ESCOLHA DO MÉDICO: ELO DE CONFIANÇA

Prof. Dr. HC João Bosco Botelho

            Aquilo que doença causa, na essência entendido como mal que deve ser extirpado, constitui o principal pilar que alicerça a abordagem do doente, montando o elo de confiança entre o enfermo e o curador, não somente como fenômeno biológico, mas também como parte da totalidade sociocultural do curador e do doente.

            Ao longo da História, o controle das endemias sempre esteve diretamente ligado a essa realidade. O historiador Jaques Le Goff é enfático: “La maladie n’appartient pas seulement à l’histoire superficielle des progrès scientifiques et technologiques mais à l’histoire profonde des savoirs et des pratiques lies aux structures sociales, aux institutions, aux representations, aux mentalites”.

            Um dos exemplos mais marcantes é a hanseníase. Essa doença começou a desaparecer da Europa ainda no século 17, trezentos antes do início do tratamento considerado efetivo. Aqui reside um dos pontos cruciais do atual entendimento da medicina enquanto pratica social: é preciso que as nossas escolas de medicina repensem as metodologia para que os alunos compreendam a dimensão social da doença.

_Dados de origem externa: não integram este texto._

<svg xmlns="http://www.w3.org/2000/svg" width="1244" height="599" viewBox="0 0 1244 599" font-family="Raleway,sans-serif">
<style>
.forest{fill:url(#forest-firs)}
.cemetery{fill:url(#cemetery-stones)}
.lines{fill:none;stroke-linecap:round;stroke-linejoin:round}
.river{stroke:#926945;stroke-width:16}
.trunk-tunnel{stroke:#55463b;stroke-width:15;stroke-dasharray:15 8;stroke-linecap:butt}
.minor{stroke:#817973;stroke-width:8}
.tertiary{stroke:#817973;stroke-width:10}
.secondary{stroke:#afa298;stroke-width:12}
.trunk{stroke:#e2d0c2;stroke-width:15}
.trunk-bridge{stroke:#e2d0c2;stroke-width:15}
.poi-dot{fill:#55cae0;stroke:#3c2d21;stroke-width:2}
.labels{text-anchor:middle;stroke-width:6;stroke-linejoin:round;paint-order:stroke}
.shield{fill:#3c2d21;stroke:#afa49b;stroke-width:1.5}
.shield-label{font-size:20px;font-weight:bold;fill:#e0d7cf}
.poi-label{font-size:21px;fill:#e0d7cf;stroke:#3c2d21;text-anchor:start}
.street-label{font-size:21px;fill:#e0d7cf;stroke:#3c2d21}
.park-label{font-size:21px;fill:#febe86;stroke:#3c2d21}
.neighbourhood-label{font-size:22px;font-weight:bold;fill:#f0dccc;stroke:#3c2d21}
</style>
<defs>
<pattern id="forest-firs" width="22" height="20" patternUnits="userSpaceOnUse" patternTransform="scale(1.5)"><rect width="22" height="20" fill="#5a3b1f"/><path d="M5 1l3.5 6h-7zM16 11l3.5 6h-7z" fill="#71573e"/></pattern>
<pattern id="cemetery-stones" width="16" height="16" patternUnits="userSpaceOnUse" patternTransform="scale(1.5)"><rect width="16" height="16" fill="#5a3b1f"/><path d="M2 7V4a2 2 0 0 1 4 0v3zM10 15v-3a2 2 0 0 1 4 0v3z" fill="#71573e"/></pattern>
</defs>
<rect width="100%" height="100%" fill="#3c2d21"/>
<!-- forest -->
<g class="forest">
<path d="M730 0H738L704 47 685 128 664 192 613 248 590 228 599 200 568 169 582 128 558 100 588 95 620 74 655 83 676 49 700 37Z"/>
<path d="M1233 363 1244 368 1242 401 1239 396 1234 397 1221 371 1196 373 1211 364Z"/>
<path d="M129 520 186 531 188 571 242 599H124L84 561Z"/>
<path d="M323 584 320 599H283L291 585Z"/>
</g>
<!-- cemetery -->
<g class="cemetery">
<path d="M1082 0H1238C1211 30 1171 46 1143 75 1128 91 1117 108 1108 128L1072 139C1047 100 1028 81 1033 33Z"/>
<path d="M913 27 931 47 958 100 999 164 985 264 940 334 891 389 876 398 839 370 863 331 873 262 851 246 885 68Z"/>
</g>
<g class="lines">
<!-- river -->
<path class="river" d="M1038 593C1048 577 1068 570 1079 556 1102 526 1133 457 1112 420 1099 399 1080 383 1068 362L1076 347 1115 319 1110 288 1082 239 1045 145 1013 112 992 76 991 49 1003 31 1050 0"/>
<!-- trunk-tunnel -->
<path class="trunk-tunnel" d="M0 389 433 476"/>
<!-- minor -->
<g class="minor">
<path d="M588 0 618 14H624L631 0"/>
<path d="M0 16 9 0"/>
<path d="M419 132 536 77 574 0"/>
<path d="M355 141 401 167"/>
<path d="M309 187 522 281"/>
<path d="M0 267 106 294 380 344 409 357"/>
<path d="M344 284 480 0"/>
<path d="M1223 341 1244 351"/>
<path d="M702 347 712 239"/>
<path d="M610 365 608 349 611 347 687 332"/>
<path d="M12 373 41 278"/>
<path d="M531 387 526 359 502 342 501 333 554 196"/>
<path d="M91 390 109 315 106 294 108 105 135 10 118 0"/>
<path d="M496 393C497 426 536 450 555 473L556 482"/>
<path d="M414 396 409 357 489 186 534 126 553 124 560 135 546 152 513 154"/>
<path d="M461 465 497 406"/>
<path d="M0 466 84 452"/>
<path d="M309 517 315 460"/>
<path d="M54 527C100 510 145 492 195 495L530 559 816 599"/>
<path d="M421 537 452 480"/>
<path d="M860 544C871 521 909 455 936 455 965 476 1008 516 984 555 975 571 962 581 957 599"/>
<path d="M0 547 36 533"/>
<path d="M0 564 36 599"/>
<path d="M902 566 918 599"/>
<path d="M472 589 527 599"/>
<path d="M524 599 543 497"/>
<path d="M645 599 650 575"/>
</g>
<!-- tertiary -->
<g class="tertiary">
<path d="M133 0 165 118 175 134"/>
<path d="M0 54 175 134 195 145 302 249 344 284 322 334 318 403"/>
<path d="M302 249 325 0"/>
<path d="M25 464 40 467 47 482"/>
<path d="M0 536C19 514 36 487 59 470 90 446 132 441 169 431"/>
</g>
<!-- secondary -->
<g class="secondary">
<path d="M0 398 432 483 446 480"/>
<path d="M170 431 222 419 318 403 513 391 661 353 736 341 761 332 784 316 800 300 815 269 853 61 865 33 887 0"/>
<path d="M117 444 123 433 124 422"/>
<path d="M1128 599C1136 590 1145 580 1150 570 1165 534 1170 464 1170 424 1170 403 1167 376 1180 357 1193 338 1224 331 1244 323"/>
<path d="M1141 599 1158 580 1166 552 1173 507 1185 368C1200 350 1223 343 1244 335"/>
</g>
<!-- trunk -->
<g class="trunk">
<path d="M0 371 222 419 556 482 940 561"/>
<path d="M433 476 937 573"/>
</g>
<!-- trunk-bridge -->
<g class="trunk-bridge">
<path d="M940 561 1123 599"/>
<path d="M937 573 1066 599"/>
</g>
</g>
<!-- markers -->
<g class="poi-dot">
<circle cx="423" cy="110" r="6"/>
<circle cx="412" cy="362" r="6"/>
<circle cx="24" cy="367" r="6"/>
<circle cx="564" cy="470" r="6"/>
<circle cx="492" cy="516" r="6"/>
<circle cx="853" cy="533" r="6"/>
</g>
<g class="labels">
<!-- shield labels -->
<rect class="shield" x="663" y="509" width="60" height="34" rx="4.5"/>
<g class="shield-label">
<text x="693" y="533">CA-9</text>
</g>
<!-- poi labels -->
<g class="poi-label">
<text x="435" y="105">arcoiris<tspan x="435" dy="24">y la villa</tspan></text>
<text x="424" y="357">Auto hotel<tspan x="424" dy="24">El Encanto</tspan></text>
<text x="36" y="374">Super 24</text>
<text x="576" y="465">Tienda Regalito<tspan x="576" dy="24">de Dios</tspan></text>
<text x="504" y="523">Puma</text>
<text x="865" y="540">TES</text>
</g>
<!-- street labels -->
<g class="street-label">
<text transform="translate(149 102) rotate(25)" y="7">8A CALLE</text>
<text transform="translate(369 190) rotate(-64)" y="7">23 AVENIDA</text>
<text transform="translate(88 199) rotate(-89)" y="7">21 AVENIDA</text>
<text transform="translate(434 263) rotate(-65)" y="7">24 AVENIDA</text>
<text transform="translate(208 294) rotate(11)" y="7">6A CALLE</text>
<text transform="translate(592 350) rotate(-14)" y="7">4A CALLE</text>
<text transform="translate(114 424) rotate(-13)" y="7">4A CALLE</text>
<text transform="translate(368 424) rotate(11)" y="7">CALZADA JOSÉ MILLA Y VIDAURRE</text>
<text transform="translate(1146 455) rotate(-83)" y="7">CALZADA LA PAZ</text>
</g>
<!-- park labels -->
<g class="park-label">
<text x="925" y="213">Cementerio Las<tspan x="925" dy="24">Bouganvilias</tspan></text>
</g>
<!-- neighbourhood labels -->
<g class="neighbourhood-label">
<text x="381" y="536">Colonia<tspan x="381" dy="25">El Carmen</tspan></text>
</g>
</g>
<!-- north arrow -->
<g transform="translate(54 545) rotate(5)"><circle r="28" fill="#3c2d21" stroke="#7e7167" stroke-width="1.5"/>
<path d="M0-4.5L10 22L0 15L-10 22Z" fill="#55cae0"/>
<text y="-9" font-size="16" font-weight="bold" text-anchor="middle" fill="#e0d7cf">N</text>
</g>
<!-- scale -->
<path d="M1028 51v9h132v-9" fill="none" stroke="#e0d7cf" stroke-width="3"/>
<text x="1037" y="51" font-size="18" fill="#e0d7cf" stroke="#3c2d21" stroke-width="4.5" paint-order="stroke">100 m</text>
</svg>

            A análise cultural das doenças pode contribuir também para esclarecer como se processa a escolha que o doente faz na procura do médico ou do curandeiro, consolidando o elo de confiança. Em determinadas culturas distante milhares de quilômetros entre si, esse encaminhamento é concretizado de modo semelhante, isto é, as pessoas se baseiam no sistema referencial dos amigos e não em indicadores objetivos do êxito profissional.

            Após a escolha do curador, não necessariamente médico, as práticas se distanciam rapidamente. Em certo sentido, em especial na construção do elo de confiança, a medicina popular é mais integral que a medicina das universidades. O médico tende, como resultado da sua formação desvinculada do sociocultural, abordar exclusivamente a doença em compartimentos corpóreos, enquanto que o curador‑popular se envolve com o dominante cultural e o utiliza no seu objetivo de curar.

             A milenar crença de que a doença é um castigo divino ainda é marcante em muitas culturas. Nas grandes religiões, em certas circunstâncias, continua sendo utilizada em larga escala como instrumento de controle social.

            A compreensão das enfermidades como forma de desvio social foi teorizada Parsons, em 1951. Essa abordagem foi marcada pelo etnocentrismo americano da década de cinquenta que acabou legitimando o pressuposto de que as pessoas não podem se ajudar mutuamente e transformou todos em seres passivos e obedientes que devem se submeter inteiramente ao poder da Medicina.

            Essa conduta fortaleceu a medicina e a morte hospitalar fixndo relação de absoluta dependência entre o doente se o médico. Nessa situação, “sucessos da tecnologia curando doenças temidas” se transforma em duro confronto com a realidade vivida, sem cuidados primários à saúde, torna impossível a construção dos elos de confiança entre doente e médico.